Key to DoReMi's process is its adaptability to dynamically modify domain weights based on loss discrepancies (excess loss) across domains. This adaptation ensures a training focus on improving domains with suboptimal learning, guaranteeing a balanced performance uplift across all domains rather than overfitting to a set of specific domains.
Empirical Validation and Insights
DoReMi's empirical evaluation reveals its prowess in improving average downstream accuracy and accelerating baseline accuracy achievement with considerably fewer training steps, specifically under the diverse domains of The Pile and GLaM datasets.

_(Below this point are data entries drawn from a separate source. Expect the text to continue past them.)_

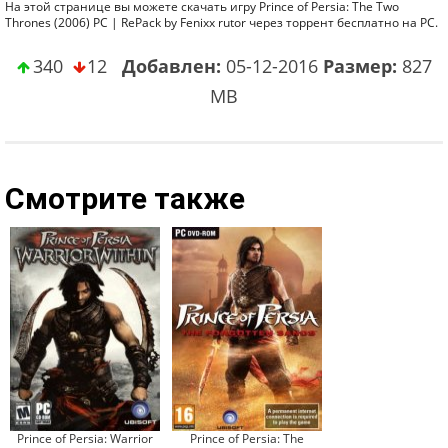
На этой странице вы можете скачать игру Prince of Persia: The Two
Thrones (2006) PC | RePack by Fenixx rutor через торрент бесплатно на PC.
340
12
Добавлен:
05-12-2016
Размер:
827
MB
Смотрите также
Prince of Persia: Warrior
Prince of Persia: The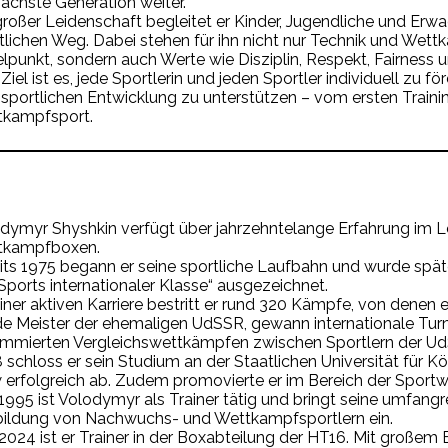
nächste Generation weiter.
großer Leidenschaft begleitet er Kinder, Jugendliche und Erw
tlichen Weg. Dabei stehen für ihn nicht nur Technik und Wet
elpunkt, sondern auch Werte wie Disziplin, Respekt, Fairness 
 Ziel ist es, jede Sportlerin und jeden Sportler individuell zu 
r sportlichen Entwicklung zu unterstützen – vom ersten Traini
kampfsport.
dymyr Shyshkin verfügt über jahrzehntelange Erfahrung im L
tkampfboxen.
its 1975 begann er seine sportliche Laufbahn und wurde späte
Sports internationaler Klasse“ ausgezeichnet.
einer aktiven Karriere bestritt er rund 320 Kämpfe, von denen
e Meister der ehemaligen UdSSR, gewann internationale Tur
mmierten Vergleichswettkämpfen zwischen Sportlern der Ud
 schloss er sein Studium an der Staatlichen Universität für Kö
 erfolgreich ab. Zudem promovierte er im Bereich der Sportw
 1995 ist Volodymyr als Trainer tätig und bringt seine umfangr
ildung von Nachwuchs- und Wettkampfsportlern ein.
 2024 ist er Trainer in der Boxabteilung der HT16. Mit großem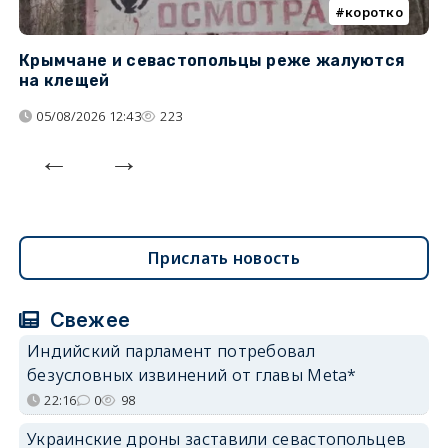
коротко
Крымчане и севастопольцы реже жалуются
В
на клещей
ц
05/08/2026 12:43
223
Прислать новость
Свежее
Индийский парламент потребовал
безусловных извинений от главы Meta*
22:16
0
98
Украинские дроны заставили севастопольцев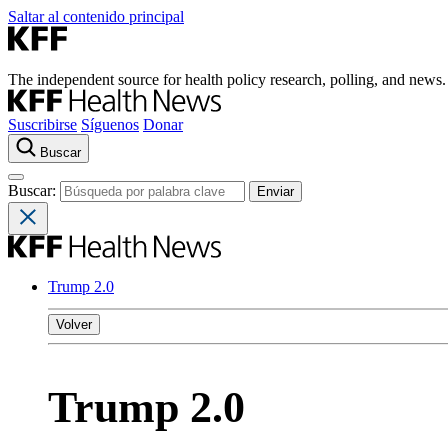
Saltar al contenido principal
The independent source for health policy research, polling, and news.
Suscribirse
Síguenos
Donar
Buscar
Buscar:
Trump 2.0
Volver
Trump 2.0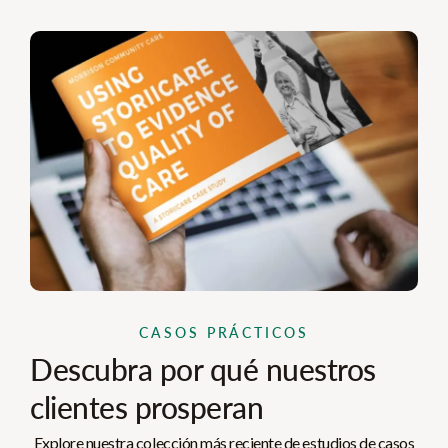
CASOS PRÁCTICOS
Descubra por qué nuestros
clientes prosperan
Explore nuestra colección más reciente de estudios de casos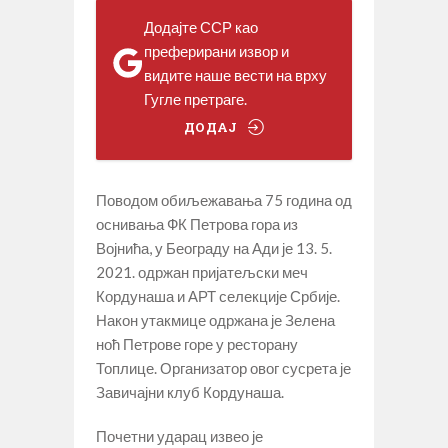
Додајте ССР као
преферирани извор и
видите наше вести на врху
Гугле претраге.
ДОДАЈ
Поводом обиљежавања 75 година од
оснивања ФК Петрова гора из
Војнића, у Београду на Ади је 13. 5.
2021. одржан пријатељски меч
Кордунаша и АРТ селекције Србије.
Након утакмице одржана је Зелена
ноћ Петрове горе у ресторану
Топлице. Организатор овог сусрета је
Завичајни клуб Кордунаша.
Почетни ударац извео је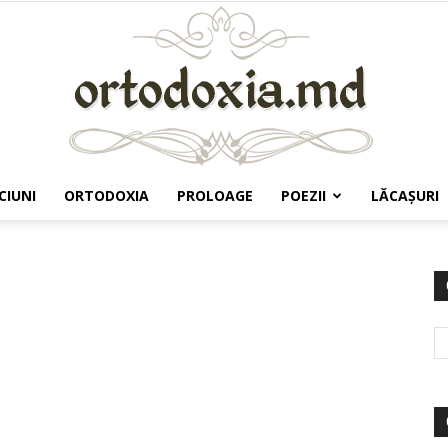
CIUNI
ORTODOXIA
PROLOAGE
POEZII
LĂCAŞURI
Ortodoxia.md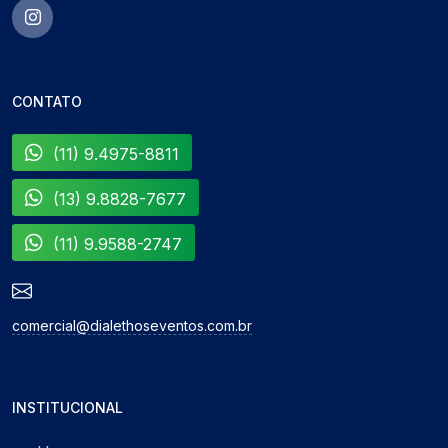
CONTATO
(11) 9.4975-8811
(13) 9.8828-7677
(11) 9.9588-2747
comercial@dialethoseventos.com.br
INSTITUCIONAL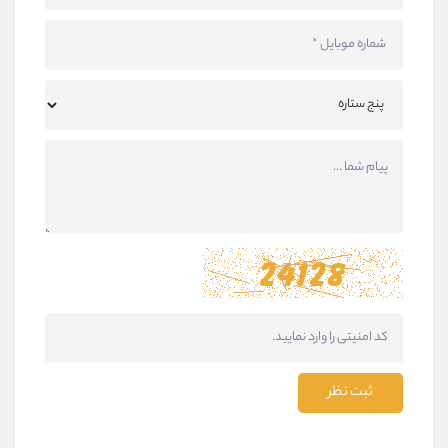
ثبت نظر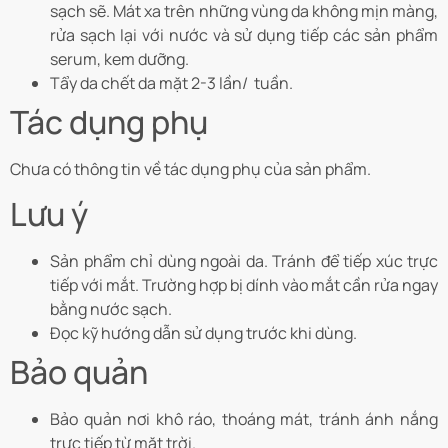
sạch sẽ. Mát xa trên những vùng da không mịn màng,
rửa sạch lại với nước và sử dụng tiếp các sản phẩm
serum, kem dưỡng.
Tẩy da chết da mặt 2-3 lần/ tuần.
Tác dụng phụ
Chưa có thông tin về tác dụng phụ của sản phẩm.
Lưu ý
Sản phẩm chỉ dùng ngoài da. Tránh để tiếp xúc trực
tiếp với mắt. Trường hợp bị dính vào mắt cần rửa ngay
bằng nước sạch.
Đọc kỹ hướng dẫn sử dụng trước khi dùng.
Bảo quản
Bảo quản nơi khô ráo, thoáng mát, tránh ánh nắng
trực tiếp từ mặt trời.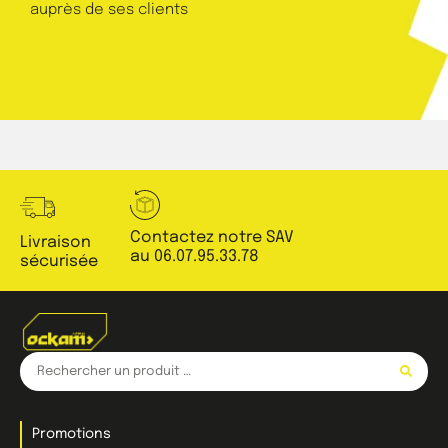
auprès de ses clients
Contactez notre SAV
Livraison
au 06.07.95.33.78
sécurisée
Promotions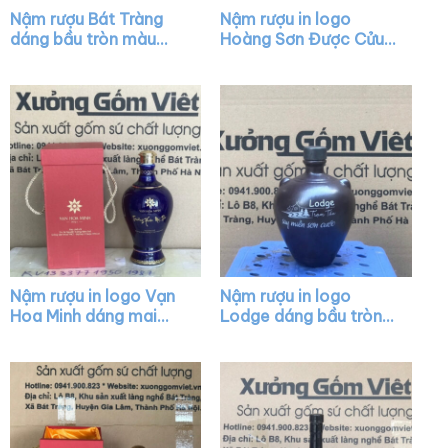
Nậm rượu Bát Tràng
Nậm rượu in logo
dáng bầu tròn màu
Hoàng Sơn Được Cửu
nâu bóng có núm XG-
dáng mai bình màu
NR18
nâu bóng nắp vàng
XG-NR13
Nậm rượu in logo Vạn
Nậm rượu in logo
Hoa Minh dáng mai
Lodge dáng bầu tròn
bình màu xanh nắp
màu nâu XG-NR03
vàng XG-NR14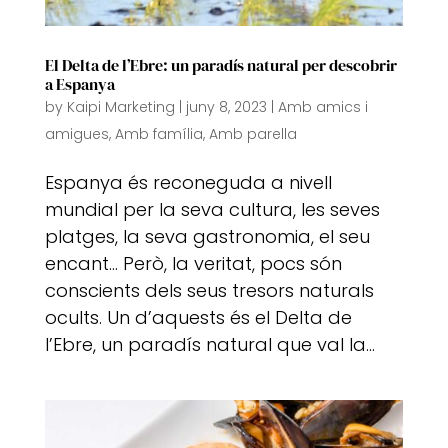
El Delta de l’Ebre: un paradís natural per descobrir
a Espanya
by
Kaipi Marketing
|
juny 8, 2023
|
Amb amics i
amigues
,
Amb família
,
Amb parella
Espanya és reconeguda a nivell
mundial per la seva cultura, les seves
platges, la seva gastronomia, el seu
encant… Però, la veritat, pocs són
conscients dels seus tresors naturals
ocults. Un d’aquests és el Delta de
l’Ebre, un paradís natural que val la...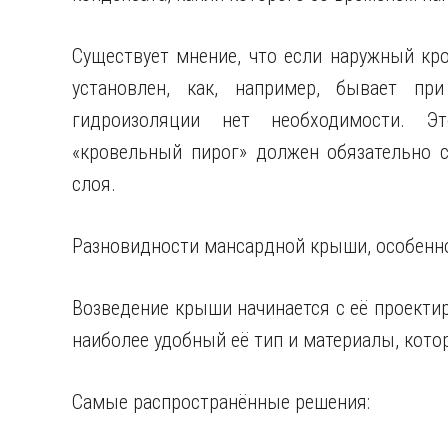
Существует мнение, что если наружный кр
установлен, как, например, бывает пр
гидроизоляции нет необходимости. Эт
«кровельный пирог» должен обязательно 
слоя.
Разновидности мансардной крыши, особенно
Возведение крыши начинается с её проектир
наиболее удобный её тип и материалы, кото
Самые распространённые решения: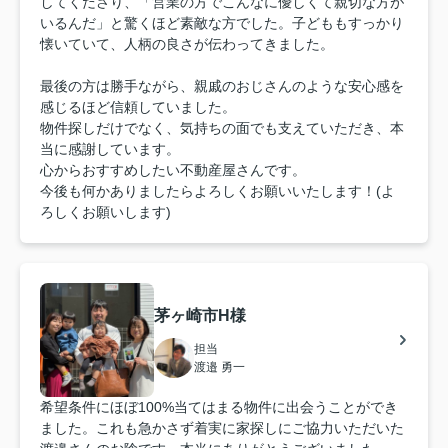
してくださり、「営業の方でこんなに優しくて親切な方が
いるんだ」と驚くほど素敵な方でした。子どももすっかり
懐いていて、人柄の良さが伝わってきました。
最後の方は勝手ながら、親戚のおじさんのような安心感を
感じるほど信頼していました。
物件探しだけでなく、気持ちの面でも支えていただき、本
当に感謝しています。
心からおすすめしたい不動産屋さんです。
今後も何かありましたらよろしくお願いいたします！(よ
ろしくお願いします)
茅ヶ崎市H様
担当
渡邉 勇一
希望条件にほぼ100%当てはまる物件に出会うことができ
ました。これも急かさず着実に家探しにご協力いただいた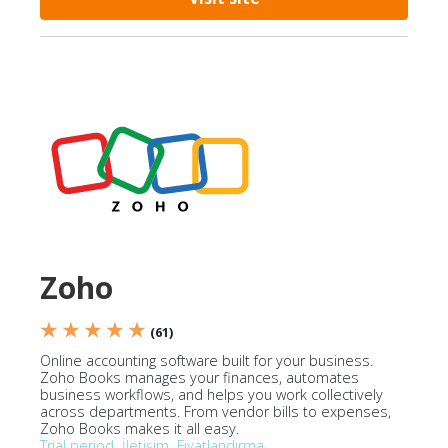
Zoho
★ ★ ★ ★ ★
(61)
Online accounting software built for your business.
Zoho Books manages your finances, automates
business workflows, and helps you work collectively
across departments. From vendor bills to expenses,
Zoho Books makes it all easy.
Trial period
İletişim
Fiyatlandırma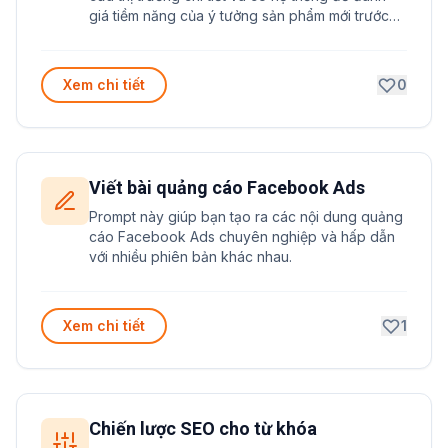
giá tiềm năng của ý tưởng sản phẩm mới trước
khi đầu tư phát triển.
Xem chi tiết
0
Viết bài quảng cáo Facebook Ads
Prompt này giúp bạn tạo ra các nội dung quảng
cáo Facebook Ads chuyên nghiệp và hấp dẫn
với nhiều phiên bản khác nhau.
Xem chi tiết
1
Chiến lược SEO cho từ khóa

- On The Pile, DoReMi presents a notable reduction in perplexity across all domains, enhances average downstream accuracy by 6.5 percentage points on generative few-shot tasks, and reaches baseline downstream accuracy 2.6 times faster than the baseline configuration.
- When applied to the GLaM dataset, an intriguing observation is DoReMi's ability to tune domain weights that achieve similar performance as weights explicitly optimized for downstream tasks - a process entirely independent of downstream task exposure.
Theoretical and Practical Implications
This research has multifaceted implications for the broader LM and AI community. Theoretically, it elucidates the significant impact of data domain proportions on model performance and presents a robust method to optimize these proportions in a principled manner. Practically, DoReMi offers a tangible strategy to enhance the training efficiency of large-scale LMs without the prohibitive computational cost often associated with domain weight optimization using downstream tasks.
Future Directions
The paper speculates on several avenues for further research, including exploring the effects of varying proxy model sizes, and the feasibility of scaling domain weights across different model sizes. Additionally, iterated DoReMi presents an intriguing framework for improving domain weight optimization through successive refinements, poising it as a potentially fruitful area for exploration.
Conclusion
DoReMi marks a significant step forward in data-centric approaches to LM training, underscoring the critical role of training data composition. By efficiently optimizing domain weights in a task-agnostic manner, it promises enhanced LM performance and training efficiency—key metrics in the rapidly advancing field of generative AI and LLMs.